For the Pittsburgh Steelers last season, the coaching staff knew that the quickest way to get rookie JuJu Smith-Schuster on the field was the put him into the slot, in between Antonio Brown and Martavis Bryant. The latter two are used primarily to playing on the outside as it is. So Eli Rogers got shortchanged.
The rookie wasn’t limited to slot work, however, and by the later stages of the season he was seeing more and more time on the outside, especially by the end when Brown was injured. He has already overtaken Bryant in the starting lineup by that point as well.
But the question with Bryant now gone is this: how much of Smith-Schuster’s success from his rookie season was a result of his ability to exploit his natural advantages against slot defenders, and how will he handle playing more on the outside?
That is why I found a couple of Tweets recently made by Matt Harmon interesting. According to the NFL Network writer, Smith-Schuster was among the very bottom of the league in terms of the number of routes that he ran a season ago in which he was subjected to press coverage, only 20.5 percent. Fellow rookie Cooper Kupp was right there as well.
“I thought JuJu and Kupp would fail as outside WRs in the NFL”, Harmon wrote. “With this role, you don’t see their flaws. All of them faced zone coverage on [greater than] 40% of routes”.
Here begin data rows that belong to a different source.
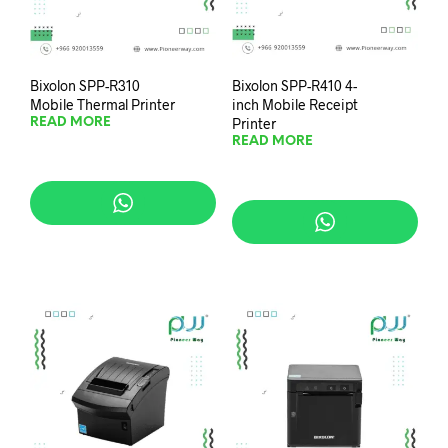
Bixolon SPP-R310
Bixolon SPP-R410 4-
Mobile Thermal Printer
inch Mobile Receipt
Printer
READ MORE
READ MORE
According to Pro Football Focus, however, Smith-Schuster was productive both outside and inside. 36 of his 77 total targets came from lined up in the slot, along with 27 of his 58 receptions. 528 of his 917 receiving yards did come from that slot, though that is skewed by some long gainers, including a 97-yard touchdown.
Overall, he ran 246 of his 424 routes during the 2018 season from the slot, or 58 percent. You see those numbers shift dramatically in the second half of the season, though. From Week 10 on, only 99 of his 206 routes came from the slot, less than 50 percent. He had 12 receptions for 180 yards and one touchdown. Which would mean that he had 25 receptions for 318 yards and three touchdowns from the outside.
Harmon’s numbers don’t account for the late-season shift toward playing on the outside more, at which he would face press coverage more frequently, so until I can see an accounting for that—or for his actual performance in the scenarios in which he faced press—I have a hard time buying the implication that he would struggle if he had to play more on the outside against more press coverage.
Still, I think the plan this year might be to be more multiple and versatile. Brown and rookie James Washington are both also capable of playing inside and outside. Bryant was the main player more limited to the outside, and he is now in Oakland.